Candidates spent $4 billion on the mid-term elections.

What was the battle cry that won the day?  “Stop spending!”

Those who said it loudest spent the most.


That is, the tea party folks talk the most about frugality, but they’re the least frugal when it comes to spending money.

Rand Paul, the champion of cutting spending, spent over $10 million on the general election — in Kentucky!

He bought so much advertising that some of the local television stations ran out of time “inventory.”

We like to spend money on eBay so much that Meg Whitman can afford to drop $160 million on her own campaign (a new record).

She’s worth $1.3 billion.

Russ Feingold, a class act liberal and bipartisan senator for 17 years, lost to Ron Johnson in Wisconsin.

Johnson, a tea party guy who, according to himself, wants to ‘stop all the spending,’ spent over $8 million — four times the amount Feingold spent.

But alas, this will continue.  Our Supreme Court has decided that corporate money equals free speech.  It’s doubtful those who won — the ones who benefited most from this money — will pass legislation that stops the flow to their own campaigns.

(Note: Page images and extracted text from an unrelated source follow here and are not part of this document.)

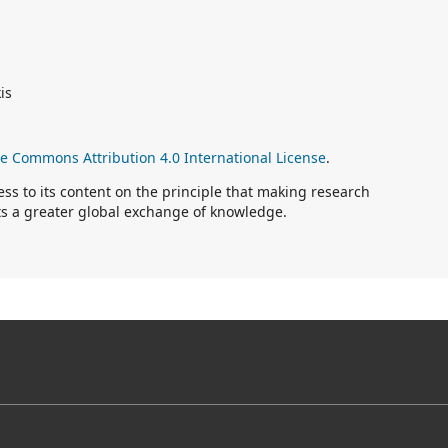
is
ve Commons Attribution 4.0 International License
.
s to its content on the principle that making research
rts a greater global exchange of knowledge.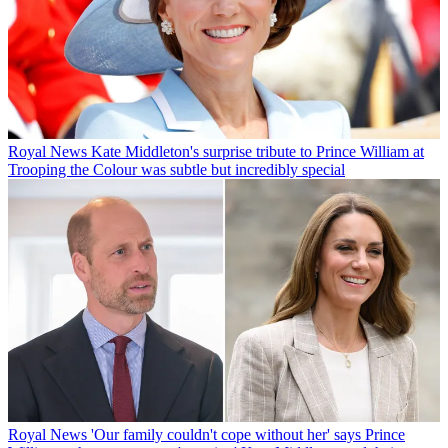
Royal News
Kate Middleton's surprise tribute to Prince William at
Trooping the Colour was subtle but incredibly special
Royal News
'Our family couldn't cope without her' says Prince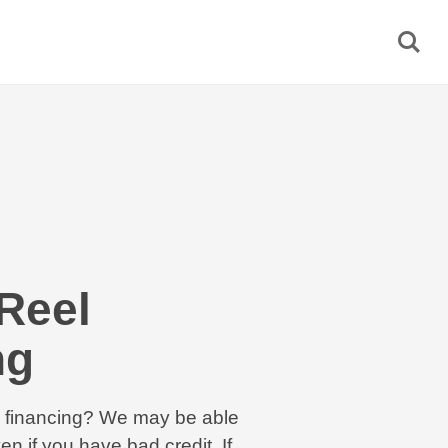
Reel
ng
el financing? We may be able
en if you have bad credit. If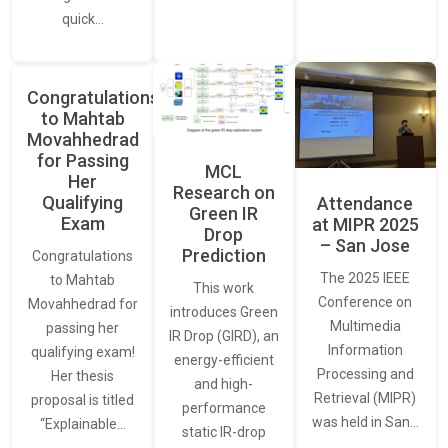
quick…
Congratulations
to Mahtab
Movahhedrad
for Passing
MCL
Her
Research on
Qualifying
Attendance
Green IR
Exam
at MIPR 2025
Drop
– San Jose
Prediction
Congratulations
The 2025 IEEE
to Mahtab
This work
Conference on
Movahhedrad for
introduces Green
Multimedia
passing her
IR Drop (GIRD), an
Information
qualifying exam!
energy-efficient
Processing and
Her thesis
and high-
Retrieval (MIPR)
proposal is titled
performance
was held in San…
“Explainable…
static IR-drop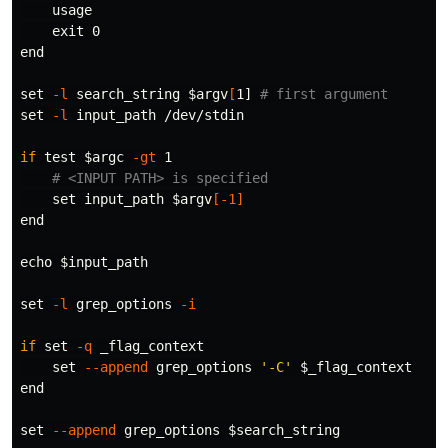
    usage

exit 
0

end

set
-l
 search_string 
$argv
[
1] 
# first argument
set
-l
 input_path /dev/stdin

if 
test
$argc
-gt
 1

# <INPUT PATH> is specified
set 
input_path 
$argv
[
-1
]
end

echo
$input_path
set
-l
 grep_options 
-i
if 
set
-q
 _flag_context

set
--append
 grep_options 
'-C'
$_flag_context
end

set
--append
 grep_options 
$search_string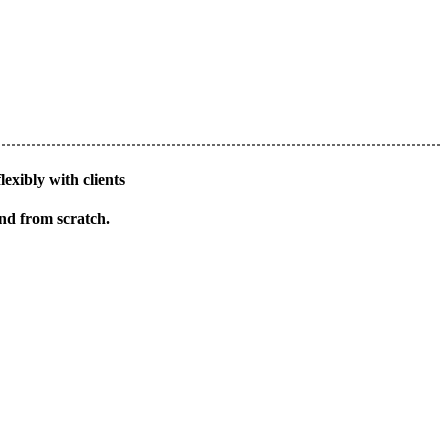
lexibly with clients
and from scratch.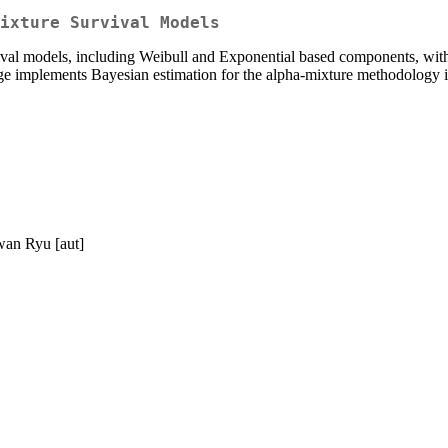
ixture Survival Models
ival models, including Weibull and Exponential based components, with 
kage implements Bayesian estimation for the alpha-mixture methodology i
wan Ryu [aut]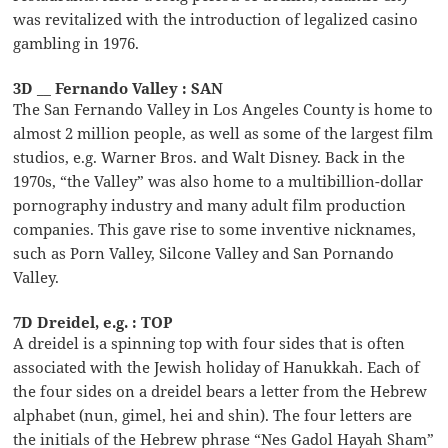
was revitalized with the introduction of legalized casino
gambling in 1976.
3D __ Fernando Valley : SAN
The San Fernando Valley in Los Angeles County is home to
almost 2 million people, as well as some of the largest film
studios, e.g. Warner Bros. and Walt Disney. Back in the
1970s, “the Valley” was also home to a multibillion-dollar
pornography industry and many adult film production
companies. This gave rise to some inventive nicknames,
such as Porn Valley, Silcone Valley and San Pornando
Valley.
7D Dreidel, e.g. : TOP
A dreidel is a spinning top with four sides that is often
associated with the Jewish holiday of Hanukkah. Each of
the four sides on a dreidel bears a letter from the Hebrew
alphabet (nun, gimel, hei and shin). The four letters are
the initials of the Hebrew phrase “Nes Gadol Hayah Sham”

The problem with government spending is not government spending.  It’s a big country and a big government.  The problem is that our understanding is minimal and our priorities are distorted.

And there are groups that are willing to spend a lot of money to make sure it stays distorted.

If they would start with cutting campaign spending by creating a system with public funding of elections, it would save a lot of money, be more informative, be more positive — and make for a healthier mood in the country and a better democracy.

But that would require a cut in spending.